**What this task involves**
Copy the part of the items that opens with the line containing "Abrir menu de navegación" and closes with the line containing "elección. (Hot Dog)", but switch "Desayunos" to "Almuerzos" and leave everything else unchanged.
**** Dataset records ****
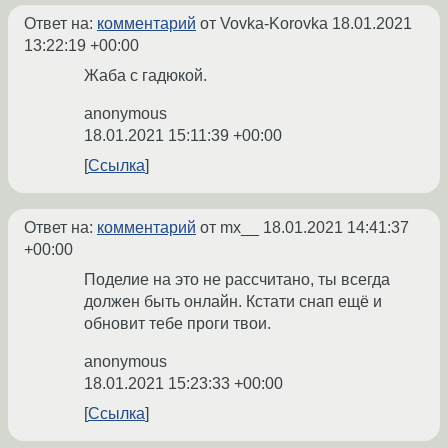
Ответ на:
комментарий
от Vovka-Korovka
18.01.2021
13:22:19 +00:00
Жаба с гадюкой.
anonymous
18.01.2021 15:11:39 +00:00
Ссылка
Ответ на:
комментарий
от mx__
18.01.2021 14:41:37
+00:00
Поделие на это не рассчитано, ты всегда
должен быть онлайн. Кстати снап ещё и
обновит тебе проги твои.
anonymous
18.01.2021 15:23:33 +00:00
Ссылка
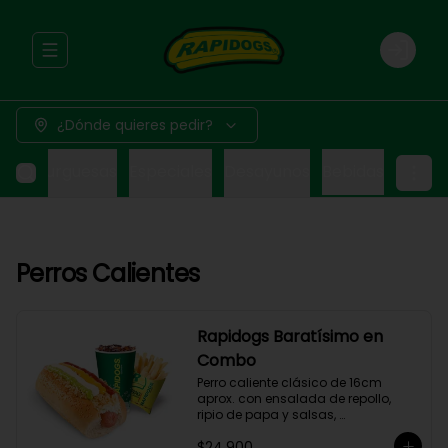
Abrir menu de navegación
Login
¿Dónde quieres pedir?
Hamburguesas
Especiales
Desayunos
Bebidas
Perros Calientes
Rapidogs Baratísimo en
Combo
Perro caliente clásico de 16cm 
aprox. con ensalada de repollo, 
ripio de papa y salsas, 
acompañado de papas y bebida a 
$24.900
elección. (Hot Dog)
****
**** Dataset records ****
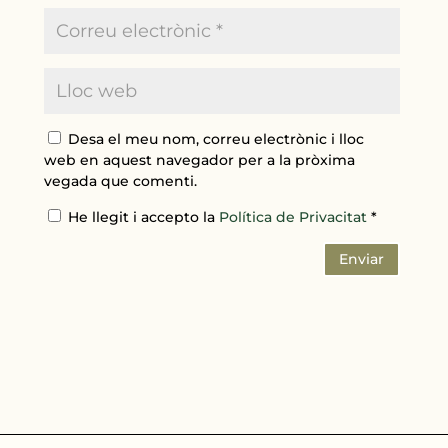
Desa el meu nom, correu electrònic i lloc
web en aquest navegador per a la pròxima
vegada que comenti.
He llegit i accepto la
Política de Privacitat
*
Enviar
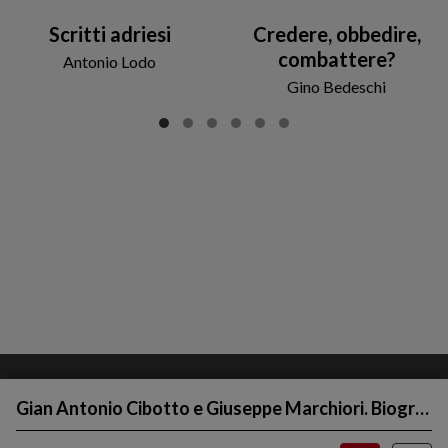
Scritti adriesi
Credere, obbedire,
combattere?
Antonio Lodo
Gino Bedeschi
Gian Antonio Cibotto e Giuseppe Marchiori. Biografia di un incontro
****
**Answer to this exercise**
Abrir menu de navegación
Login
¿Dónde quieres pedir?
Hamburguesas
Especiales
Almuerzos
Bebidas
Perros Calientes
Rapidogs Baratísimo en
Combo
Perro caliente clásico de 16cm 
aprox. con ensalada de repollo, 
ripio de papa y salsas, 
acompañado de papas y bebida a 
$24.900
elección. (Hot Dog)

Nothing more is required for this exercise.